**Work item:** Take every line of the material below that includes the string "down" and copy it out.

**Given records:**
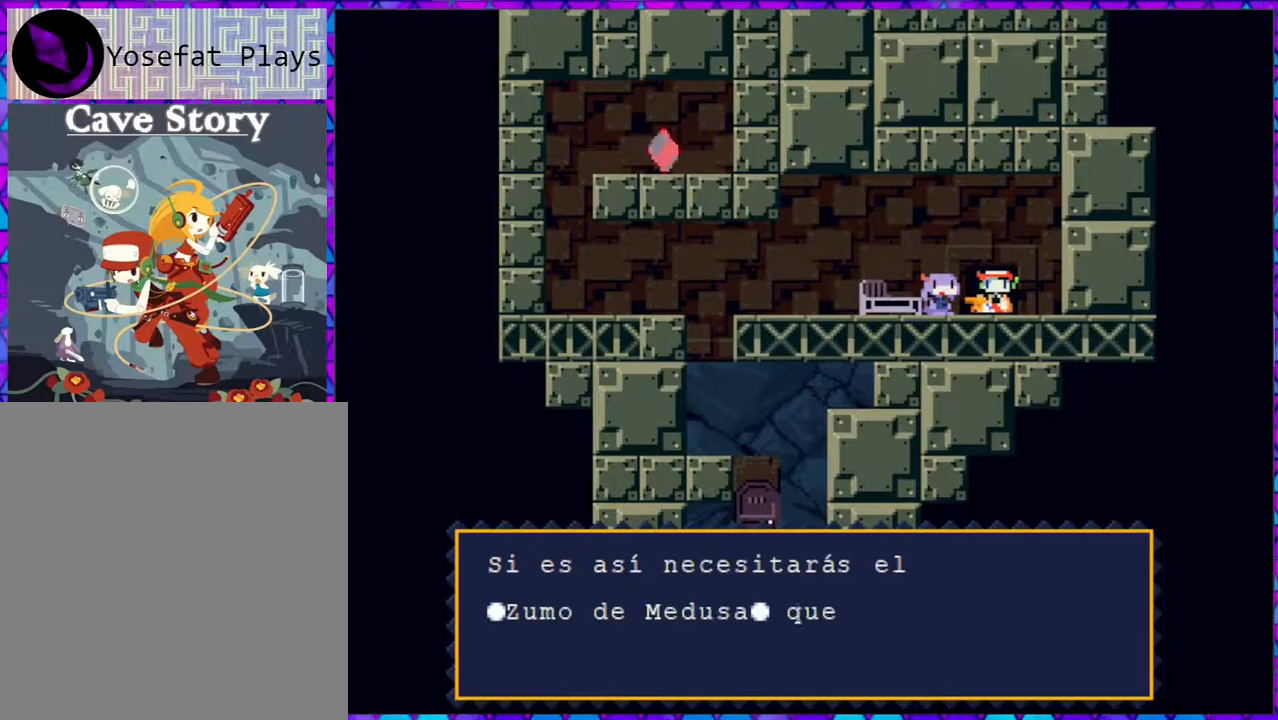
{"buttons": ["B"], "right_stick": "center", "events": [[150, "B", "down"]]}
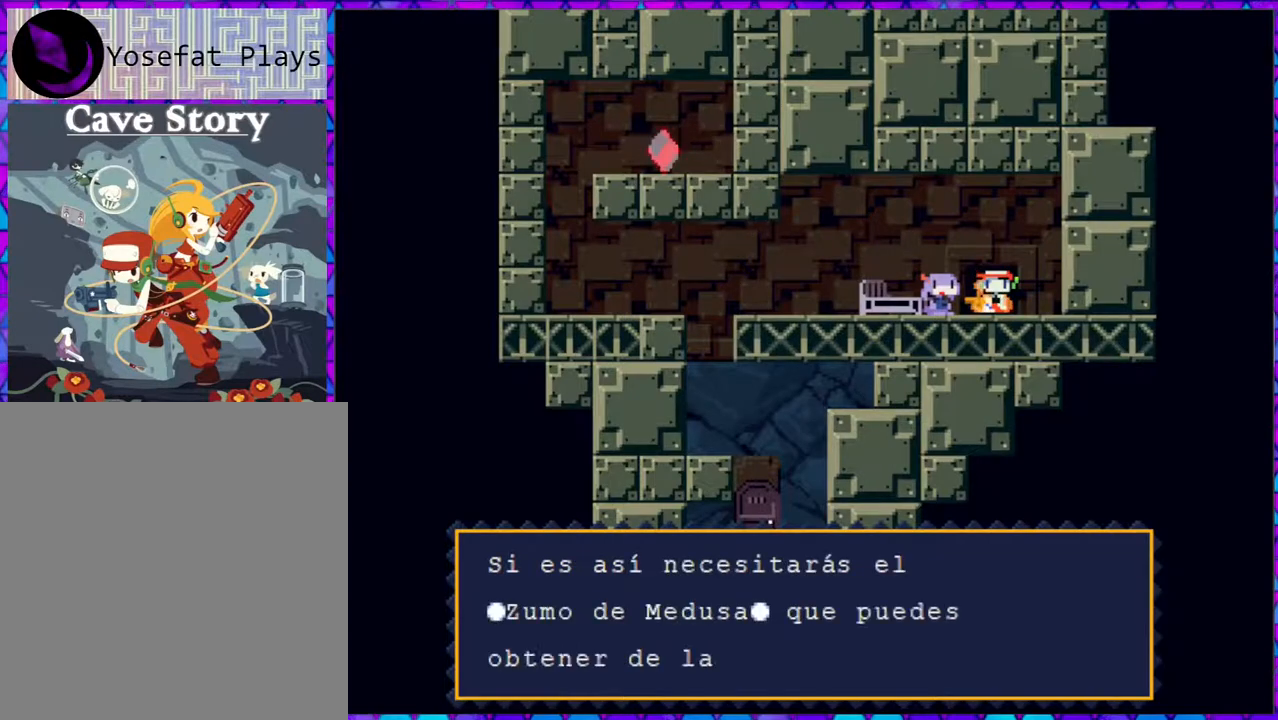
{"buttons": [], "right_stick": "center", "events": [[283, "B", "up"]]}
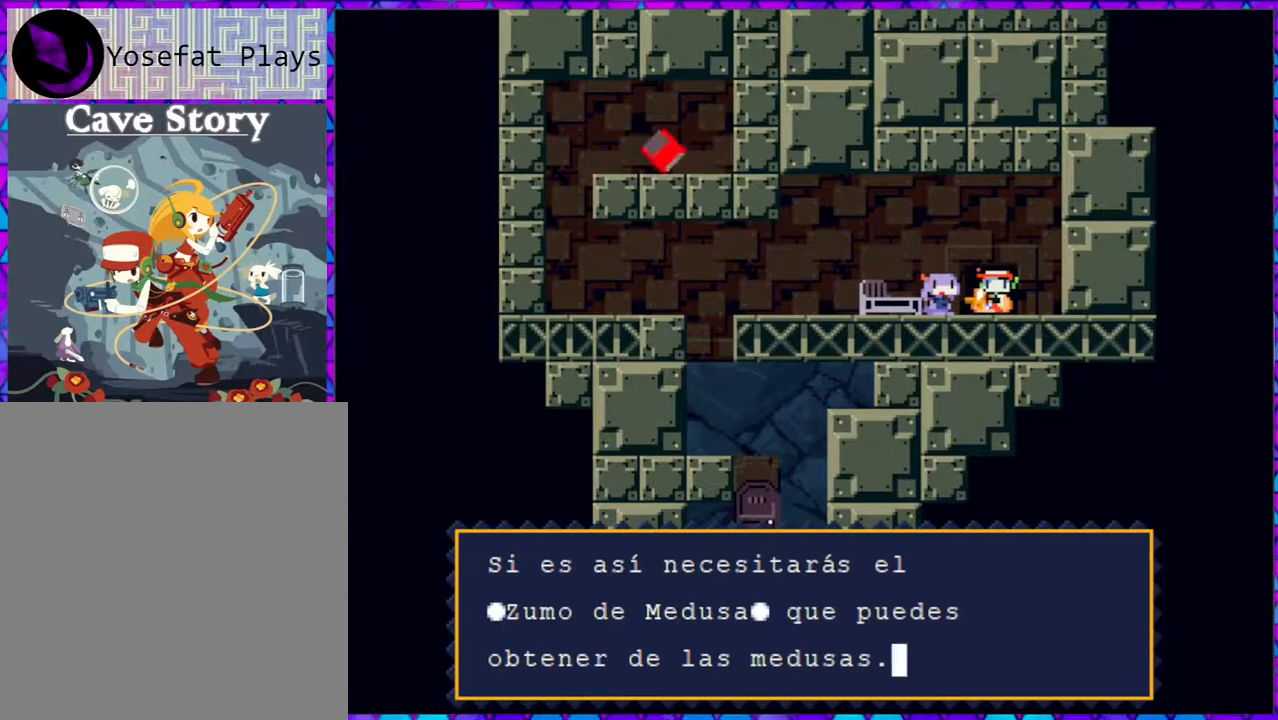
{"buttons": ["B"], "right_stick": "center", "events": [[383, "B", "down"]]}
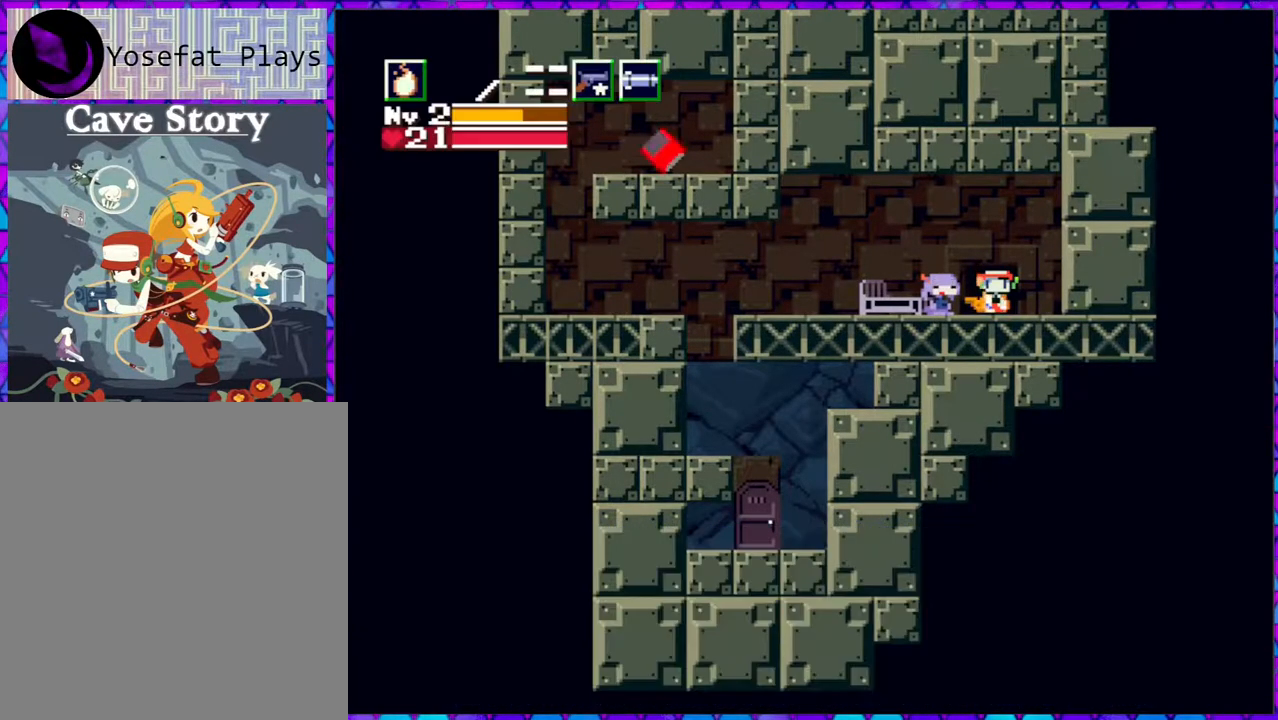
{"buttons": ["DPAD_LEFT"], "right_stick": "center", "events": [[17, "B", "up"], [417, "DPAD_LEFT", "down"]]}
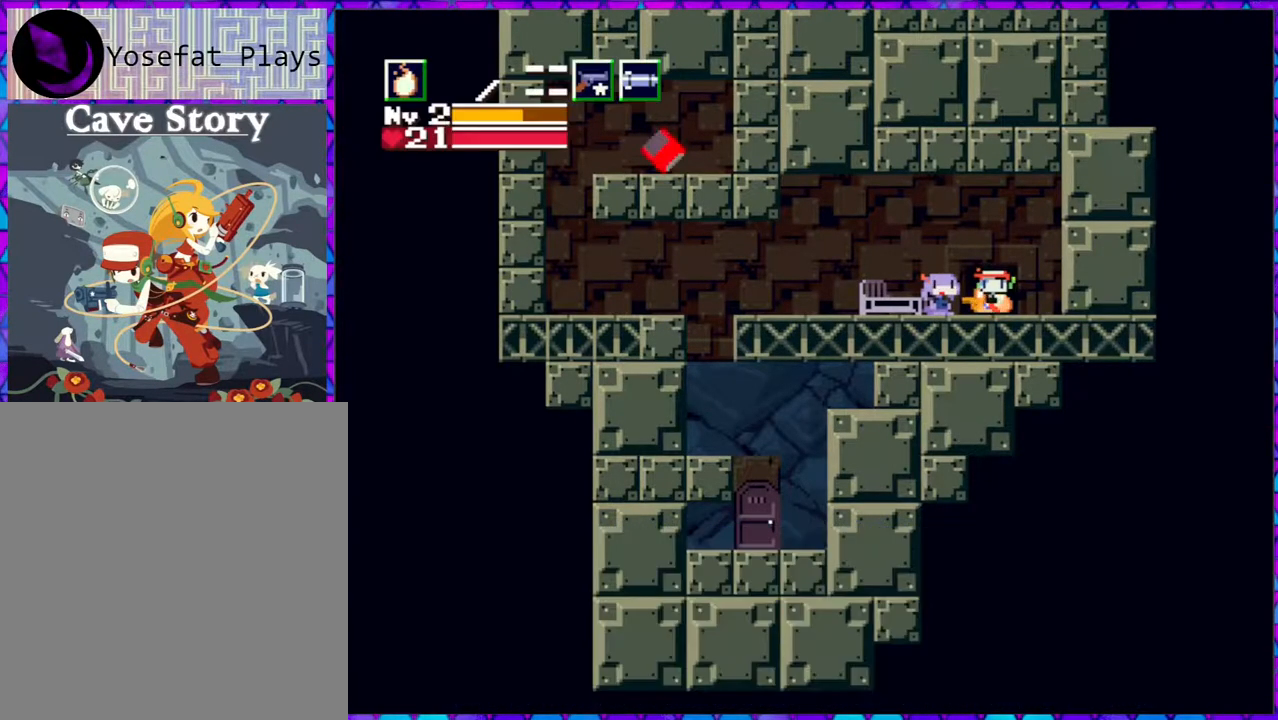
{"buttons": ["DPAD_LEFT"], "right_stick": "center", "events": []}
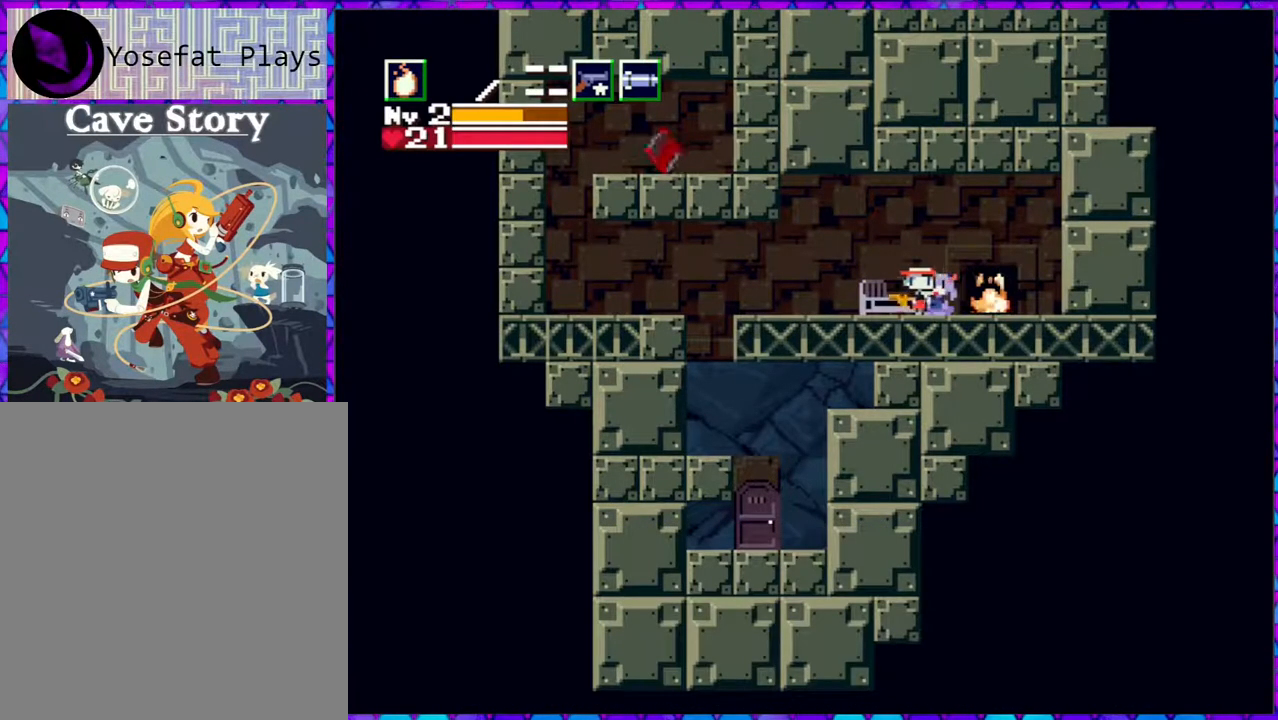
{"buttons": ["DPAD_RIGHT"], "right_stick": "center", "events": [[333, "DPAD_LEFT", "up"], [500, "DPAD_RIGHT", "down"]]}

**Result for this task:**
{"buttons": ["B"], "right_stick": "center", "events": [[150, "B", "down"]]}
{"buttons": ["B"], "right_stick": "center", "events": [[383, "B", "down"]]}
{"buttons": ["DPAD_LEFT"], "right_stick": "center", "events": [[17, "B", "up"], [417, "DPAD_LEFT", "down"]]}
{"buttons": ["DPAD_RIGHT"], "right_stick": "center", "events": [[333, "DPAD_LEFT", "up"], [500, "DPAD_RIGHT", "down"]]}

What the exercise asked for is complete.